AIM OF THE TASK
How many lines in these records hold the string "input"? Reply with the number alone.

GIVEN DATA
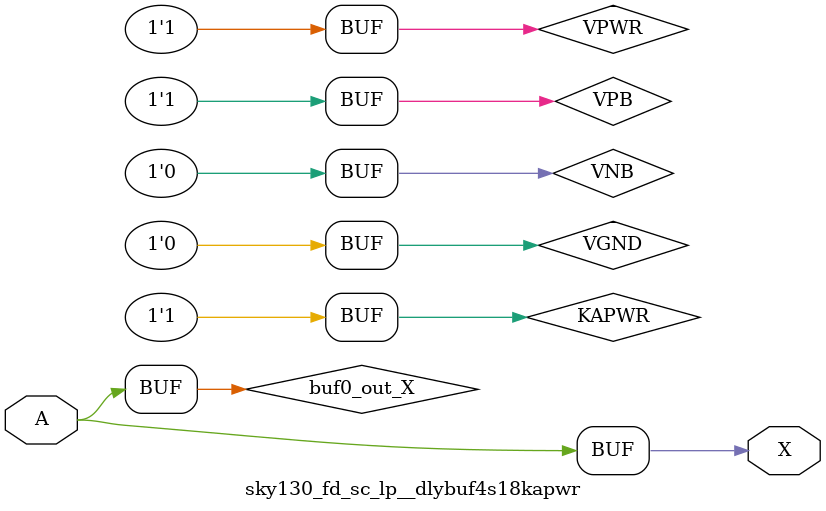
<source format=v>
/*
 * Copyright 2020 The SkyWater PDK Authors
 *
 * Licensed under the Apache License, Version 2.0 (the "License");
 * you may not use this file except in compliance with the License.
 * You may obtain a copy of the License at
 *
 *     https://www.apache.org/licenses/LICENSE-2.0
 *
 * Unless required by applicable law or agreed to in writing, software
 * distributed under the License is distributed on an "AS IS" BASIS,
 * WITHOUT WARRANTIES OR CONDITIONS OF ANY KIND, either express or implied.
 * See the License for the specific language governing permissions and
 * limitations under the License.
 *
 * SPDX-License-Identifier: Apache-2.0
*/


`ifndef SKY130_FD_SC_LP__DLYBUF4S18KAPWR_TIMING_V
`define SKY130_FD_SC_LP__DLYBUF4S18KAPWR_TIMING_V

/**
 * dlybuf4s18kapwr: Delay Buffer 4-stage 0.18um length inner stage
 *                  gates on keep-alive power rail.
 *
 * Verilog simulation timing model.
 */

`timescale 1ns / 1ps
`default_nettype none

`celldefine
module sky130_fd_sc_lp__dlybuf4s18kapwr (
    X,
    A
);

    // Module ports
    output X;
    input  A;

    // Module supplies
    supply1 VPWR ;
    supply0 VGND ;
    supply1 KAPWR;
    supply1 VPB  ;
    supply0 VNB  ;

    // Local signals
    wire buf0_out_X;

    //  Name  Output      Other arguments
    buf buf0 (buf0_out_X, A              );
    buf buf1 (X         , buf0_out_X     );

endmodule
`endcelldefine

`default_nettype wire
`endif  // SKY130_FD_SC_LP__DLYBUF4S18KAPWR_TIMING_V

</source>
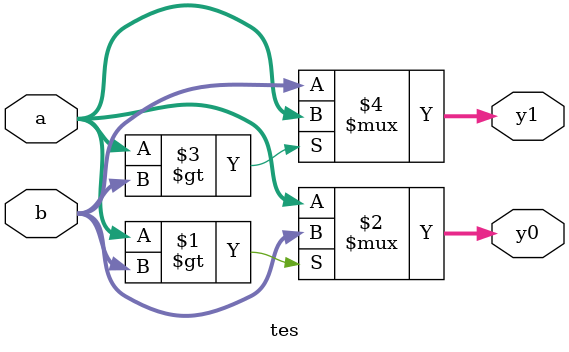
<source format=sv>
/*
	Author : Vishnu Prakash Bharadwaj
	Module : tes.sv
	Description : Compares 2 8-bit element and sorts them.
*/

module tes(
	input [7:0] a,
	input [7:0] b,
	output [7:0] y0,
	output [7:0] y1
);
	assign y0 = (a > b) ? b : a;
	assign y1 = (a > b) ? a : b;
endmodule


</source>
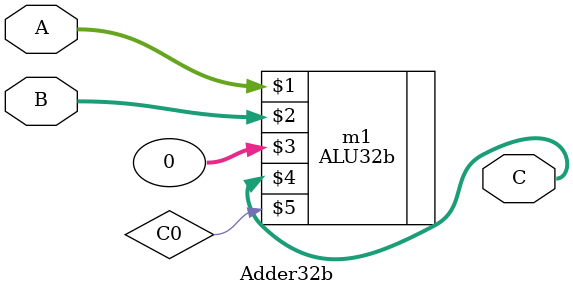
<source format=v>
`timescale 1ns / 1ps
module Adder32b(
input [31:0]A,
input [31:0]B,
output [31:0]C
    );
wire C0;
ALU32b m1(A,B,0,C,C0);

endmodule

</source>
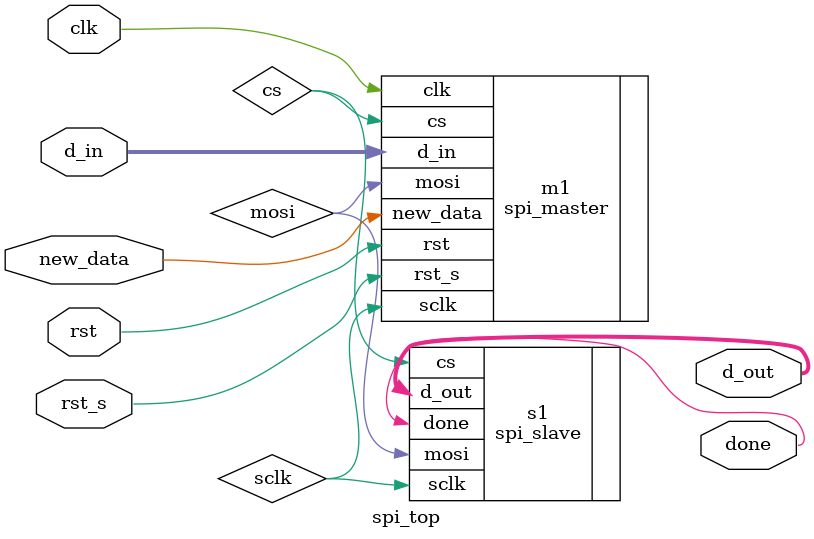
<source format=v>
`timescale 1ns/1ps
module spi_top( clk, d_in, new_data, rst, rst_s, done, d_out
);

input clk, new_data, rst, rst_s;
input [11:0] d_in;
output done;
output [11:0] d_out;

spi_master m1(
   . clk(clk), 
   . rst(rst),
   . rst_s(rst_s), 
   . new_data(new_data), 
   . d_in(d_in), 
   . cs(cs), 
   . mosi(mosi), 
   . sclk(sclk)
);

spi_slave s1(
.cs(cs), 
.mosi(mosi), 
.sclk(sclk), 
.d_out(d_out), 
.done(done)
);

endmodule


</source>
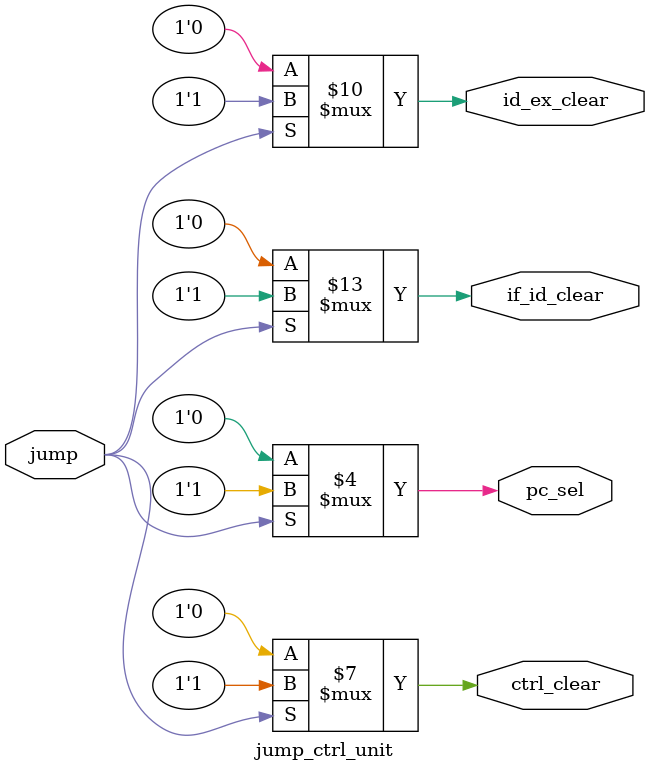
<source format=v>
/*** 
 * Author: Stephen Dai
 * 教程链接：https://blog.csdn.net/weixin_45774715/category_12433521.html
 * FilePath: jump_ctrl_unit.v
 * Description: 冒险检测单元
 * 
 */
module jump_ctrl_unit(

    input      jump         ,
    output reg if_id_clear  ,
    output reg id_ex_clear  ,
    output reg ctrl_clear   ,
    output reg pc_sel     
);

    always@(*)begin
        if (jump == 1'b1)begin
            if_id_clear = 1'b1 ;
            id_ex_clear = 1'b1 ; 
            ctrl_clear  = 1'b1 ;
            pc_sel      = 1'b1 ;
        end 
	else begin 
	        if_id_clear = 1'b0 ;
            id_ex_clear = 1'b0 ; 
            ctrl_clear  = 1'b0 ;
            pc_sel      = 1'b0 ;
        end
    end
endmodule

</source>
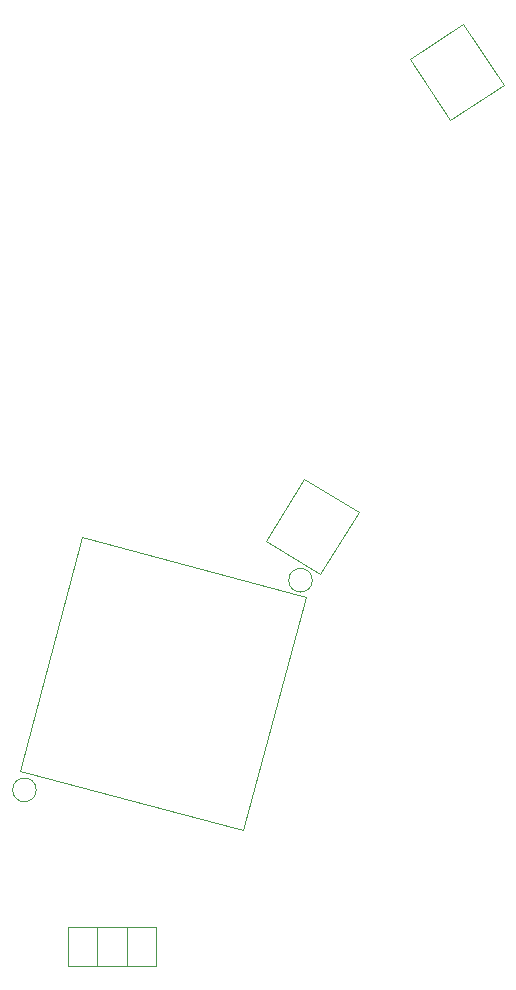
<source format=gbr>
%TF.GenerationSoftware,KiCad,Pcbnew,8.0.4*%
%TF.CreationDate,2024-09-02T19:36:39+02:00*%
%TF.ProjectId,Zoka-MainBoard,5a6f6b61-2d4d-4616-996e-426f6172642e,rev?*%
%TF.SameCoordinates,Original*%
%TF.FileFunction,Other,User*%
%FSLAX46Y46*%
G04 Gerber Fmt 4.6, Leading zero omitted, Abs format (unit mm)*
G04 Created by KiCad (PCBNEW 8.0.4) date 2024-09-02 19:36:39*
%MOMM*%
%LPD*%
G01*
G04 APERTURE LIST*
%ADD10C,0.050000*%
%ADD11C,0.120000*%
G04 APERTURE END LIST*
D10*
%TO.C,TP202*%
X172012983Y-83193460D02*
G75*
G02*
X170012983Y-83193460I-1000000J0D01*
G01*
X170012983Y-83193460D02*
G75*
G02*
X172012983Y-83193460I1000000J0D01*
G01*
D11*
%TO.C,U201*%
X152548915Y-79509254D02*
X171481061Y-84582107D01*
X147243124Y-99310733D02*
X152548915Y-79509254D01*
X166175271Y-104383587D02*
X147243124Y-99310733D01*
X166175271Y-104383587D02*
X171481061Y-84582107D01*
D10*
%TO.C,JP401*%
X156293827Y-112565871D02*
X158793827Y-112565871D01*
X156293827Y-112565871D02*
X156293827Y-115865871D01*
X158793827Y-115865871D02*
X158793827Y-112565871D01*
X158793827Y-115865871D02*
X156293827Y-115865871D01*
%TO.C,JP402*%
X153793827Y-112567658D02*
X156293827Y-112567658D01*
X153793827Y-112567658D02*
X153793827Y-115867658D01*
X156293827Y-115867658D02*
X156293827Y-112567658D01*
X156293827Y-115867658D02*
X153793827Y-115867658D01*
%TO.C,J504*%
X183695395Y-44236948D02*
X180282414Y-39060892D01*
X188203574Y-41264352D02*
X183695395Y-44236948D01*
X188203574Y-41264352D02*
X184790593Y-36088296D01*
X184790593Y-36088296D02*
X180282414Y-39060892D01*
%TO.C,TP201*%
X148637987Y-100943458D02*
G75*
G02*
X146637987Y-100943458I-1000000J0D01*
G01*
X146637987Y-100943458D02*
G75*
G02*
X148637987Y-100943458I1000000J0D01*
G01*
%TO.C,J501*%
X175945681Y-77417866D02*
X172696968Y-82698573D01*
X171346356Y-74588343D02*
X175945681Y-77417866D01*
X171346356Y-74588343D02*
X168097643Y-79869050D01*
X168097643Y-79869050D02*
X172696968Y-82698573D01*
%TO.C,JP403*%
X151293827Y-112565870D02*
X153793827Y-112565870D01*
X151293827Y-112565870D02*
X151293827Y-115865870D01*
X153793827Y-115865870D02*
X153793827Y-112565870D01*
X153793827Y-115865870D02*
X151293827Y-115865870D01*
%TD*%
M02*

</source>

OUTPUT BELOW
8